### [GIVEN PROBLEM]
From the new-members welcome post, reproduce the passage that begins at the words "I’m more or" and stops after "my repertoire.".

### [TEXT SHOWN]
>>>>

[Welcome] New Members for February 7, 2011

Orchid Circulation: 10,500 members!

Please welcome our newest members…

Donnie E Vick
Don’s Design
Elizabeth City, NC. USA

I made my first silver ring in 1973. I finished a degree in Art
Education and Design in 1976. Since, I have balanced a career in
teaching and running my jewelry studio. I take on most jobs that
come to my studio. By doing so I have learned many skills required
for the design and production of jewelry. I will retire from
education soon, and will spend my time doing what I enjoy most,
forging, shaping, joining, and polishing precious metals. I also
enjoy stone setting of all types, wax carving and casting. I intend
to take on students, teaching segments of various jewelry making
skills.

Matt Gushee
Englewood, CO. USA

I’m more or less a beginning metalsmith. I have had a passion for
the craft since middle school, but for one or another reason have
just recently got around to doing something about it. So I really
don’t know what I’m doing, but since people seem to like my designs,
I have foolishly decided to go a head and make a business of it
[though I’m not quitting my awful day job just yet ;-)].

Currently I work mainly in sterling silver and copper, with the
occasional semi-precious stone. I’m mainly making earrings and
bracelets, primarily cold-connected but with occasional solder
joints, but am constantly working to improve my technique and expand
my repertoire.

Dallas Meloon
Montage Creations
Surprise, AZ. USA

http://montage-creations.com

I started in Jewelry as a stone cutter in 1968 while still in High
School. I grew up in an area without much in the way of
apprenticeship programs or educational opportunities in the arts
(Appalachia). Went on to apprentice under a Swiss master from 1975
to 1977, then into jewelry sales and management of the repair
department.

<<<<

Spatial relation data
>>>>

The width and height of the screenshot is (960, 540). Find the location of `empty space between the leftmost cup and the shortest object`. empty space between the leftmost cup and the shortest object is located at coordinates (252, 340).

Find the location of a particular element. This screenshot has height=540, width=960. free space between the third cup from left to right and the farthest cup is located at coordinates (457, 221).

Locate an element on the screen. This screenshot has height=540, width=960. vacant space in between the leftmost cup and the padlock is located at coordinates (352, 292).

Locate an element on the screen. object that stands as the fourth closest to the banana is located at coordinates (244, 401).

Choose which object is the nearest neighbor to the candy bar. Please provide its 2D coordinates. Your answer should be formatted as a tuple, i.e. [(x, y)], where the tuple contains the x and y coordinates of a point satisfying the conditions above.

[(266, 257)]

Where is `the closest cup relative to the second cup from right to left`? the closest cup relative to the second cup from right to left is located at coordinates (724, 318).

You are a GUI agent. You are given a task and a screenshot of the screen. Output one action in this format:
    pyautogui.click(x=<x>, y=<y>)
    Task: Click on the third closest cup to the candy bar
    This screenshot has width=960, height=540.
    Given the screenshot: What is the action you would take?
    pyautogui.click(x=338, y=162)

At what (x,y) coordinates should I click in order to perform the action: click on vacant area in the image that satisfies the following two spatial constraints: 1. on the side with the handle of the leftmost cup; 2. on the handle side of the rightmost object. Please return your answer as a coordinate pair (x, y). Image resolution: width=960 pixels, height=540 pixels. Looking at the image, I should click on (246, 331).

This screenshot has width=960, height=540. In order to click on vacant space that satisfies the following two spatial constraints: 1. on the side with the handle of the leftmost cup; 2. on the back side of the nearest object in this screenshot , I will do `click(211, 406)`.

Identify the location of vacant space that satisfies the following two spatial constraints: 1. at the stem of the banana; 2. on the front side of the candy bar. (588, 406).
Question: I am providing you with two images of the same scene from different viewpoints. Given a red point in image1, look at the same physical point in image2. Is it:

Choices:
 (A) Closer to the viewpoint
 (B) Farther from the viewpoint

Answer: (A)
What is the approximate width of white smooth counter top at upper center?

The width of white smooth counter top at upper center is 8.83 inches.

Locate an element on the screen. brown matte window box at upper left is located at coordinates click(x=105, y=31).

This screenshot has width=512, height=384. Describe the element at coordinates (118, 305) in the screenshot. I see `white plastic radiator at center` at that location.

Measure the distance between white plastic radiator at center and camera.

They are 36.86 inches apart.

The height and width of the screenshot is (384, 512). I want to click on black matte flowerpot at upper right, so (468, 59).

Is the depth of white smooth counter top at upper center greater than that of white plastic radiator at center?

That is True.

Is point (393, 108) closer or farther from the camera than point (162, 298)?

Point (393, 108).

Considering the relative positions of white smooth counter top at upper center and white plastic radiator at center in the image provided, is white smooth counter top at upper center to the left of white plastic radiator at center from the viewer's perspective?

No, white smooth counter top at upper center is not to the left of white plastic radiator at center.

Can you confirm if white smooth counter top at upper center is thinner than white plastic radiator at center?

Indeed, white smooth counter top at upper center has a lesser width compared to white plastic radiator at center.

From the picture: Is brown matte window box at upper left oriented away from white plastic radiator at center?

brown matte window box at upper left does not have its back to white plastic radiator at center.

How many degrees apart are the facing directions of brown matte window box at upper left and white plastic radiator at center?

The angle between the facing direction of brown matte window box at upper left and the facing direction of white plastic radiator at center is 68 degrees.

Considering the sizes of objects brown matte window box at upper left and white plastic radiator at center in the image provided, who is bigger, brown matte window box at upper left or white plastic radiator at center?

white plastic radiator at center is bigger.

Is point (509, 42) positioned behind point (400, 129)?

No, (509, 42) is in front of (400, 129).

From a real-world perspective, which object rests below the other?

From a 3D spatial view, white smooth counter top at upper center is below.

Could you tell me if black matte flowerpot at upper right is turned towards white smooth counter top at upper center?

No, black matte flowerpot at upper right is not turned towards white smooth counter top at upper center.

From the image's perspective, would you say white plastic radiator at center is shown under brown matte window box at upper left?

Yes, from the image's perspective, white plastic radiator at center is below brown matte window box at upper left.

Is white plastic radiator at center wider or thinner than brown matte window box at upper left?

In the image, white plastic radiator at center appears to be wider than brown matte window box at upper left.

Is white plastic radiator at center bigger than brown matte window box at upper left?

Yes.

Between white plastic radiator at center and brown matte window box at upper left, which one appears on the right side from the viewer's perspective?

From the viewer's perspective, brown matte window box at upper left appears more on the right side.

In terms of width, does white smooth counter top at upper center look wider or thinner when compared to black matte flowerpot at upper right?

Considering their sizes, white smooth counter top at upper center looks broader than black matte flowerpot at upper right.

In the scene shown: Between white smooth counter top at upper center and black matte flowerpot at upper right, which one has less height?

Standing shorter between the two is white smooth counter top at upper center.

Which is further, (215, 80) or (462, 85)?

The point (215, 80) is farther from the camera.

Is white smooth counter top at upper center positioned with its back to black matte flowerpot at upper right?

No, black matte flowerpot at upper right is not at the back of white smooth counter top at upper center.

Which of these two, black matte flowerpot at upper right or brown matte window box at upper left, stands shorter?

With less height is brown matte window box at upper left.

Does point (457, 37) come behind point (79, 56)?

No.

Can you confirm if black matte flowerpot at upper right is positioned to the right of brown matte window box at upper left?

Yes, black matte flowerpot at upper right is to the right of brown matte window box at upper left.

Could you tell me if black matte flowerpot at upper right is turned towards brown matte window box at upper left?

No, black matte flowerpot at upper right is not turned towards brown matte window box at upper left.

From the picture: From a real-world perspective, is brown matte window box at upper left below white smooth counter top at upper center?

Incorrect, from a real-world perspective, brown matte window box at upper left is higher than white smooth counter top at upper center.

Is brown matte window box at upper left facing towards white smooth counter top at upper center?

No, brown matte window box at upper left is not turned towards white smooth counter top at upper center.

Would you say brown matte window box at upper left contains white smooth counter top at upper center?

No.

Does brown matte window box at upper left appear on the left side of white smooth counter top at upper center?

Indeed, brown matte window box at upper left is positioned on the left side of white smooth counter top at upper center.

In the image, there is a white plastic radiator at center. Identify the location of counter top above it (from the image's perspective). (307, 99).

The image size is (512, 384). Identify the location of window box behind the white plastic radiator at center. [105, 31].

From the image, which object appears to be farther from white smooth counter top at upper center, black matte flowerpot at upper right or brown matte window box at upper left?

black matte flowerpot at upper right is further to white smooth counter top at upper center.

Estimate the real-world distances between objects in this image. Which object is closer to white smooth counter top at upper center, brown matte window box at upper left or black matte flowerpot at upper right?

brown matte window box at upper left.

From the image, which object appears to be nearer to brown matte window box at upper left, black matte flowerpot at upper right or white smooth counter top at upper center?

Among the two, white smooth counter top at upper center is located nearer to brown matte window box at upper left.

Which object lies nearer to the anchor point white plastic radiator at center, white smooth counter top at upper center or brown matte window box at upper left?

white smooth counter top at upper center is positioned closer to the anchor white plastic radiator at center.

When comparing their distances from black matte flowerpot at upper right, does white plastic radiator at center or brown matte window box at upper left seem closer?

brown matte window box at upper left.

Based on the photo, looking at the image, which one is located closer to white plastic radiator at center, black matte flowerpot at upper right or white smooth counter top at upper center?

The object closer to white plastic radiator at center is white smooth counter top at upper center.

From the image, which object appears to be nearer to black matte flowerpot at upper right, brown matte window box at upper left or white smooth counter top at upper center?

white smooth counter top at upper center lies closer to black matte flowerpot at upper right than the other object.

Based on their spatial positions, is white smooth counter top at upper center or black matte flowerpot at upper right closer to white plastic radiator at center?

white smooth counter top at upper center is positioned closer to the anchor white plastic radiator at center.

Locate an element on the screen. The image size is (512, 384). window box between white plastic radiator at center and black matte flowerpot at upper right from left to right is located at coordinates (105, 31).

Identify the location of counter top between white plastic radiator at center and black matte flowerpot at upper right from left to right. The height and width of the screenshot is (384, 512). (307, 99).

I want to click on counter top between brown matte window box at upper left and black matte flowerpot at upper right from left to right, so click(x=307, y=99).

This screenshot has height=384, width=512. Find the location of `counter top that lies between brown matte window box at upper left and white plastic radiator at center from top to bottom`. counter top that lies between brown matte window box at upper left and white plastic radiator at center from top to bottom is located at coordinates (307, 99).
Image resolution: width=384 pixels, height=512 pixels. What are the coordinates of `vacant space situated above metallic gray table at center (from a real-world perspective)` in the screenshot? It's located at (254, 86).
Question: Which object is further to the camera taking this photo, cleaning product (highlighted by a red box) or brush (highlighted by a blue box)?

<<<<

### [RESULT FOR THIS TASK]
I’m more or less a beginning metalsmith. I have had a passion for
the craft since middle school, but for one or another reason have
just recently got around to doing something about it. So I really
don’t know what I’m doing, but since people seem to like my designs,
I have foolishly decided to go a head and make a business of it
[though I’m not quitting my awful day job just yet ;-)].

Currently I work mainly in sterling silver and copper, with the
occasional semi-precious stone. I’m mainly making earrings and
bracelets, primarily cold-connected but with occasional solder
joints, but am constantly working to improve my technique and expand
my repertoire.